No, with limited VRAM you could offload the model partially or split across CPU and GPU. And since CPU has swap, you could run the absolute largest model. It’s just really really slow.
The difference between Deepseek-r1:70b (edit: actually 32b) running on an M4 Pro (48 GB unified RAM, 14 CPU cores, 20 GPU cores) and on an AMD box (64 GB DDR4, 16 core 5950X, RTX 3080 with 10 GB of RAM) is more than a factor of 2.
The M4 pro was able to answer the test prompt twice--once on battery and once on mains power--before the AMD box was able to finish processing.
The M4's prompt parsing took significantly longer, but token generation was significantly faster.

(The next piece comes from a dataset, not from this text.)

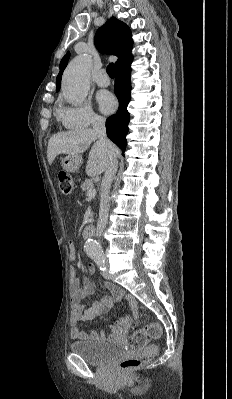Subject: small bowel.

Having the memory to the cores that matter makes a big difference.
You're adding detail that's not relevant to anything I said. I was saying this statement:
> VRAM is what takes a model from "can not run at all" to "can run" (even if slowly), hence the emphasis.

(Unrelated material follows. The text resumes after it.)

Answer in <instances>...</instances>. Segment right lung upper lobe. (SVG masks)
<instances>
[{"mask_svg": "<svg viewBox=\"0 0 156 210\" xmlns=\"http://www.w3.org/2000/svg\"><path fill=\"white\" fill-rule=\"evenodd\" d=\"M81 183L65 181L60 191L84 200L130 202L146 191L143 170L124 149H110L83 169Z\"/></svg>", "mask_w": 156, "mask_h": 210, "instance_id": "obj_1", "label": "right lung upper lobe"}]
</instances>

Is false. Regardless of how much VRAM you have, if the criteria is "can run even if slowly", all machines can run all models because you have swap. It's unusably slow but that's not what OP was claiming the difference is.

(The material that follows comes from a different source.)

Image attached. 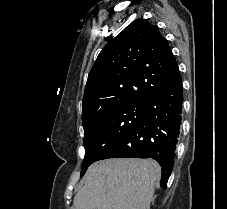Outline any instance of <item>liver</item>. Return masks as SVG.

The criteria for purchase for anybody trying to use it is "run slowly but acceptably" vs. "run so slow as to be unusable".
My memory is wrong, it was the 32b. I'm running the 70b against a similar prompt and the 5950X is probably going to take over an hour for what the M4 managed in about 7 minutes.
edit: an hour later and the 5950 isn't even done thinking yet. Token generation is generously around 1 token/s.
edit edit: final statistics. M4 Pro managing 4 tokens/s prompt eval, 4.8 tokens/s token generation. 5950X managing 150 tokens/s prompt eval, and 1 token/s generation.
Perceptually I can live with the M4's performance. It's a set prompt, do something else, come back sort of thing. The 5950/RTX3080's is too slow to be even remotely usable with the 70b parameter model.